Hmm… is this somehow connected to the expression “to vent one’s spleen”?


#11

Stories where the key sentence is “why people of group $X do activity $Y” always make me a little uncomfortable.

I understand that there are differences between populations, but historically we have been terrible at dealing with this kind of information.


#12

They use highly efficient scuba diving equipment?


#13

I have known that people can train themselves to hold their breath and avoid the spasms that normally stop us after about two minutes. The record has slowly gone up to almost 12 minutes, according to…

There are longer breath-holding records up to 24 minutes but they mostly involve pre-breathing with pure oxygen. It seems the the Bajau 13 minutes is not recognised by the Guiness World record people, which is a little odd. I probably believe they can do this. If they spend their lives in the water, then you might expect them to be somewhere at the top of the breath-holding league, and their 13 minutes is only a bit over the Guiness figure.


#14

Do you know what the scientific word is for a group of geographically-isolated people that have developed a genetic adaptation that confers an evolutionary advantage? A race. Yeah, I know.


#15

How frigging cool is that?

I’m holding my breath right now.


#16

And the show Jago: A Life Underwater on Netflix tells a great story of the life of a Bajau man.

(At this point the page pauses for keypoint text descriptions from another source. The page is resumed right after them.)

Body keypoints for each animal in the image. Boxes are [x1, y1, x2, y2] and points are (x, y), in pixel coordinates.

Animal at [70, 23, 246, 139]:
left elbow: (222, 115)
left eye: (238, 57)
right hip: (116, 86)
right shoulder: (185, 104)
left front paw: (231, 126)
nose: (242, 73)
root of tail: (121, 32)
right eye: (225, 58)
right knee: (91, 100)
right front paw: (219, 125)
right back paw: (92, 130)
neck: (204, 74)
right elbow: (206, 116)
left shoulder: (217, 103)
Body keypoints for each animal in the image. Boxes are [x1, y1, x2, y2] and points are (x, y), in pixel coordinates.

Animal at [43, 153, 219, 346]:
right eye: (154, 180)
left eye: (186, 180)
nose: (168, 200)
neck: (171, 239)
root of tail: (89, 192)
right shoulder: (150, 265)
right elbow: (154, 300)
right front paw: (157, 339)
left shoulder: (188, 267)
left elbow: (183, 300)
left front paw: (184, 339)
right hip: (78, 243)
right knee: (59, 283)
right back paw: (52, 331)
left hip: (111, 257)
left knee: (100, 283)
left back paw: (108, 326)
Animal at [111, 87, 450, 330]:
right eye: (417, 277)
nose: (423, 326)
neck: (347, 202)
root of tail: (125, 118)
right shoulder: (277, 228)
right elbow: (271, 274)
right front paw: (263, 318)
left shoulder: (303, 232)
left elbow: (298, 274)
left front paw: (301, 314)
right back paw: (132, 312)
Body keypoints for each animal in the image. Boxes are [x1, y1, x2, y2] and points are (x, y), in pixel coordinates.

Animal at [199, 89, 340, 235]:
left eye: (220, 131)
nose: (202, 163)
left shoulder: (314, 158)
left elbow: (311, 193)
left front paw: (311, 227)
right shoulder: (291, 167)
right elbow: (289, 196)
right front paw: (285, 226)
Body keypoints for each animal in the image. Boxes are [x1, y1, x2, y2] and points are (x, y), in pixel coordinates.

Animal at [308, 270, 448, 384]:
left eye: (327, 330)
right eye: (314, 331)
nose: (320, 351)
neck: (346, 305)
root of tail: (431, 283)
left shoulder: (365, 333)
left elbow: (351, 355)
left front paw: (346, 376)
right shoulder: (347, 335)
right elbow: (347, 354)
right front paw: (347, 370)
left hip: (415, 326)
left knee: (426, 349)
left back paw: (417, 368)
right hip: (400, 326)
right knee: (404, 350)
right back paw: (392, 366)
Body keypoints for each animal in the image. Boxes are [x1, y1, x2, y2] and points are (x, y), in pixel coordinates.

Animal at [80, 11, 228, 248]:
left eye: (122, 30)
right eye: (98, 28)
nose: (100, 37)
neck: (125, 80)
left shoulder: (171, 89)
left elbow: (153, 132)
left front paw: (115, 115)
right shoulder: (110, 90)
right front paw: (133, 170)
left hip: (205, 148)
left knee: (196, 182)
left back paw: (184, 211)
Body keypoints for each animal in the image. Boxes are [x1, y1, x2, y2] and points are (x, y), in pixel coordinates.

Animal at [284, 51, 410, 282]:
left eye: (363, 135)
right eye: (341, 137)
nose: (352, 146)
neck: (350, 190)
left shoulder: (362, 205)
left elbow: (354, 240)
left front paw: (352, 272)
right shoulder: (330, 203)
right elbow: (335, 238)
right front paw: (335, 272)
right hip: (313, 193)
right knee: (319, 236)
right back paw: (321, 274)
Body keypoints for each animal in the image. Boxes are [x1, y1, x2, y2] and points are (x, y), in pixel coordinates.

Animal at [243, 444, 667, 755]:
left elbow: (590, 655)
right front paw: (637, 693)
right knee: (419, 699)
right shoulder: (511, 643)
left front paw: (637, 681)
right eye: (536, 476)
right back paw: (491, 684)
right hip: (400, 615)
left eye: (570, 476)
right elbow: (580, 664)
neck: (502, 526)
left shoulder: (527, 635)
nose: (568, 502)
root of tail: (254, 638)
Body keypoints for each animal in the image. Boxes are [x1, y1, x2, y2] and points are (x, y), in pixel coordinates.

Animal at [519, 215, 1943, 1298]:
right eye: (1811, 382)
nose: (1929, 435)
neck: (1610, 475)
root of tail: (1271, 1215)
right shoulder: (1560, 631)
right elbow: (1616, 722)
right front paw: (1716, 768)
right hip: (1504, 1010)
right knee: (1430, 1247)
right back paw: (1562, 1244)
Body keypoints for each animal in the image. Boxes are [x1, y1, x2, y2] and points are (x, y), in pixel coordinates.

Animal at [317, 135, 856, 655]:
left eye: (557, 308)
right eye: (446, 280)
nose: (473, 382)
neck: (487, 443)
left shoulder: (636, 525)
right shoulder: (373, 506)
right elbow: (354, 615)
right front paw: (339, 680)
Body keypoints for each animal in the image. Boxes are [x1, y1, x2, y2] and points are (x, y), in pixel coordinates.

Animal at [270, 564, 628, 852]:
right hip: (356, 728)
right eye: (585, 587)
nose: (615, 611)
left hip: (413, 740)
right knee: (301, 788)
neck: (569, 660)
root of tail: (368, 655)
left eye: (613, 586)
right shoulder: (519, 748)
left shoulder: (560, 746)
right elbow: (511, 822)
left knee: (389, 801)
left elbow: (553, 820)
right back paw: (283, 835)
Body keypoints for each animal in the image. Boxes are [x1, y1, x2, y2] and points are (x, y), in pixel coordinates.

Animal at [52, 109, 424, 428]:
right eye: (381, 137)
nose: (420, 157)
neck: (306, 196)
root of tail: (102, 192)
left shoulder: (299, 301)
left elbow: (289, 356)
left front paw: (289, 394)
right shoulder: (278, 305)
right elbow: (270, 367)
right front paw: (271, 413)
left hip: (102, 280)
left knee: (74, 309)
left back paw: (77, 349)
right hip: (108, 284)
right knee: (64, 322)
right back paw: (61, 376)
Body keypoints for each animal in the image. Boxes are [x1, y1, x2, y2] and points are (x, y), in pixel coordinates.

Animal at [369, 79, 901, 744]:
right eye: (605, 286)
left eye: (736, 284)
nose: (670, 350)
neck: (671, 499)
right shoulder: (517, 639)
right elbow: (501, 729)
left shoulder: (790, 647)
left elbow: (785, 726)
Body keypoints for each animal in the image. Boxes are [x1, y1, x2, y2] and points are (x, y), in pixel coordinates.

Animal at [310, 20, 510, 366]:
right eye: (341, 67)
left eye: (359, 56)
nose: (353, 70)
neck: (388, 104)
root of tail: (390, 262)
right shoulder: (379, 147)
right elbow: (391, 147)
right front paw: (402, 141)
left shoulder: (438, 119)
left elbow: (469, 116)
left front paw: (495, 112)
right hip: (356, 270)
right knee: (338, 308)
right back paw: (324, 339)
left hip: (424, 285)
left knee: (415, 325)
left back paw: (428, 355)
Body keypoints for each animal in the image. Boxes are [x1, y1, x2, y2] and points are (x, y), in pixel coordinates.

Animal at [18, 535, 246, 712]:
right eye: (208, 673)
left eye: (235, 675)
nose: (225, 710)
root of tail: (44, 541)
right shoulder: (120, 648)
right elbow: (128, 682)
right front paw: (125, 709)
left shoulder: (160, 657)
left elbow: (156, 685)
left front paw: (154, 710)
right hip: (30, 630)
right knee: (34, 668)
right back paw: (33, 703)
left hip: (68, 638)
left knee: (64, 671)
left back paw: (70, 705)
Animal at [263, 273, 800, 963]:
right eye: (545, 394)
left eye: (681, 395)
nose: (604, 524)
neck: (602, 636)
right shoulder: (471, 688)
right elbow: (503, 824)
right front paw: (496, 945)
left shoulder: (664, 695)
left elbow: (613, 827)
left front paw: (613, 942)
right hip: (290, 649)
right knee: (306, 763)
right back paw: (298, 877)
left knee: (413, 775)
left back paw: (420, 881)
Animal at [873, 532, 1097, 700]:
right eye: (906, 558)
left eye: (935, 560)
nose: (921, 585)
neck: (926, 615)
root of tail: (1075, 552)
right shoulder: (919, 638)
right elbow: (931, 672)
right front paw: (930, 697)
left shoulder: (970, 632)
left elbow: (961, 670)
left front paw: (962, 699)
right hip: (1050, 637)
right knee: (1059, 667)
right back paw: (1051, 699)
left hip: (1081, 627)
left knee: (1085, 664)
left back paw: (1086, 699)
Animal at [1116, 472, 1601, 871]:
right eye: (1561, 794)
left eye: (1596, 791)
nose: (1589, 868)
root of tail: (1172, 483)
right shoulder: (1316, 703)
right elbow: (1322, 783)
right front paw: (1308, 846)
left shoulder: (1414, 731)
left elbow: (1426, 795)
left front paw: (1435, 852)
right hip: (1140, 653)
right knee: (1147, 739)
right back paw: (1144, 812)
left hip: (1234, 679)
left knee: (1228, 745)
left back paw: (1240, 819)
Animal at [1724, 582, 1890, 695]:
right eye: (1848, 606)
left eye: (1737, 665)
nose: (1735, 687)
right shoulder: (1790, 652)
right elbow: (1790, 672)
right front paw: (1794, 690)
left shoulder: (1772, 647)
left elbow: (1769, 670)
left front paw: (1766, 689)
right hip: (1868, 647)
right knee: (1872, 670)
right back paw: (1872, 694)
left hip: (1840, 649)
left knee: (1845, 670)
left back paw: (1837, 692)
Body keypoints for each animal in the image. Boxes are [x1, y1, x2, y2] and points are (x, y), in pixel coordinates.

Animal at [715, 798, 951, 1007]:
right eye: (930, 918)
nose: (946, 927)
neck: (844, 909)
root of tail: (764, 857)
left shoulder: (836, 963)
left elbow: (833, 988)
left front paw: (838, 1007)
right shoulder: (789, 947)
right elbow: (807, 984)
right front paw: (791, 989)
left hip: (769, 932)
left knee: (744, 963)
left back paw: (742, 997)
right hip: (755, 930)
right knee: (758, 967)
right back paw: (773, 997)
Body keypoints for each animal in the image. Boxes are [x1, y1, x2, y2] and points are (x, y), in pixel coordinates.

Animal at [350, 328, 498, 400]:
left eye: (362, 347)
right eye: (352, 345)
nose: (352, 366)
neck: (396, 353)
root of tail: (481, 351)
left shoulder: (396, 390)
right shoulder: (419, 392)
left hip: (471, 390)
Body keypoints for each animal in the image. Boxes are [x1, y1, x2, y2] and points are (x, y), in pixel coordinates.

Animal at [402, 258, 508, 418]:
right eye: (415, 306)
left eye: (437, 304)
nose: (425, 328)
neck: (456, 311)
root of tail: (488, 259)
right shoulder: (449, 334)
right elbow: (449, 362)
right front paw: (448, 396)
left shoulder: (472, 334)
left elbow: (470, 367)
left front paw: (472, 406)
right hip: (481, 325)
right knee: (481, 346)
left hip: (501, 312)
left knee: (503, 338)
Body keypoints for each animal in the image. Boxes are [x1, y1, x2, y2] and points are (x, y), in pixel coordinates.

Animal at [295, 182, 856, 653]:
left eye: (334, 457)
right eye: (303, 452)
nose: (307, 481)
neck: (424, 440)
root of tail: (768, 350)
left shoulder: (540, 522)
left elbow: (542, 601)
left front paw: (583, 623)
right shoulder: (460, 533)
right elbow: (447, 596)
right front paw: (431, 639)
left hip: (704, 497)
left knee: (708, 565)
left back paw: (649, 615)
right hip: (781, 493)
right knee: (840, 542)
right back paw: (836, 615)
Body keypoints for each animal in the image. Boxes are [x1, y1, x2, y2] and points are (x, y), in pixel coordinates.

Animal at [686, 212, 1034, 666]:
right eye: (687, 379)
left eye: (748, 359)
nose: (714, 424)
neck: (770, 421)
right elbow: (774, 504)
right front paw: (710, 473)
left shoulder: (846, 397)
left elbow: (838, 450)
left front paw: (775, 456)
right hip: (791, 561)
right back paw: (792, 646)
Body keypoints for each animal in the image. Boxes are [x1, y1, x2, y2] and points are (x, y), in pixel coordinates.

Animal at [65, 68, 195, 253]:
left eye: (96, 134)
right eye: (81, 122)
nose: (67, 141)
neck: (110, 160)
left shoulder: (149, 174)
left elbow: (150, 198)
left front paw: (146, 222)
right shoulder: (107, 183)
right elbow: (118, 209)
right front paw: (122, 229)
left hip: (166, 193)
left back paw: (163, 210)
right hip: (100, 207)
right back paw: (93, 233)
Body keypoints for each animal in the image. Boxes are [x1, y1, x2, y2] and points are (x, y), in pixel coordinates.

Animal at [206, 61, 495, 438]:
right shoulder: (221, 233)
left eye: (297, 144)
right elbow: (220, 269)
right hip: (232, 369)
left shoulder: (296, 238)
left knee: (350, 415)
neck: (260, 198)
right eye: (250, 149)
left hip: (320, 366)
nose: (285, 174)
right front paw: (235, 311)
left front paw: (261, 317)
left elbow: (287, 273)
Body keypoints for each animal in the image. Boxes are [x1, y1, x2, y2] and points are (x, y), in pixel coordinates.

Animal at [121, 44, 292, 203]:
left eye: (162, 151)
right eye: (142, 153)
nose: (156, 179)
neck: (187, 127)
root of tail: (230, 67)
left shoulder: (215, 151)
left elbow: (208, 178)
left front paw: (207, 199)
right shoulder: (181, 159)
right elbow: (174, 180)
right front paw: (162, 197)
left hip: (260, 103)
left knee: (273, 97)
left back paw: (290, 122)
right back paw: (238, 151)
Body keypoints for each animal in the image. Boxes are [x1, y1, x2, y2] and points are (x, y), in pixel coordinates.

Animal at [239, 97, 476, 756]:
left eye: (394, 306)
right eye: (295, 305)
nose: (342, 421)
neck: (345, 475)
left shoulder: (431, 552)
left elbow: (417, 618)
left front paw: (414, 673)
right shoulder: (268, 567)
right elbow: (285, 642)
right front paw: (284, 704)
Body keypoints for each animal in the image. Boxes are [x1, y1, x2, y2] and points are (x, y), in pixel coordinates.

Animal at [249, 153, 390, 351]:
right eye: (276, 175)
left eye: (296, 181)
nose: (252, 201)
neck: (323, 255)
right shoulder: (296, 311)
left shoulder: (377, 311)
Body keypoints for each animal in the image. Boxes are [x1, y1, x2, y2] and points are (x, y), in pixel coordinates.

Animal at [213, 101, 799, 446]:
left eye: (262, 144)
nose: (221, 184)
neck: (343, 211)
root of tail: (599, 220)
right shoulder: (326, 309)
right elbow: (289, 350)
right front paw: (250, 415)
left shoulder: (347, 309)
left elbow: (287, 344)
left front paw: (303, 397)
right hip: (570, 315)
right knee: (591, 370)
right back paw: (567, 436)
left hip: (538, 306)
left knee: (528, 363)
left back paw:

https://www.netflix.com/title/80194126


#17

Secret backstory of Non-Essential Systems Maintenance Chief Ryley Robinson?


#18

I didn’t know that one. The best example I could think of is the Grendel from The Legacy of Heorot. Its an alien apex predator which can release oxidizer into its bloodstream while attacking prey. In a later book a grendel uses a trickle of stored oxidizer to survive an extended swim through a flooded cave network.


#19

Ok but how about now?


#20

You know this is a really interesting thing. John Varley and Peter Watts have both written about people replacing one lung with a prosthesis which enables them to live without breathing. But you have to lose that lung to make space. People can live without a spleen though. So what about making an artificial spleen, which uses an external supply of oxygen (and probably external power) to efficiently feed external oxygen into the body. You could save a lot of gas that way, and lose a lot of the infrastructure which is needed to turn a tank of liquid oxygen into a breathable atmosphere.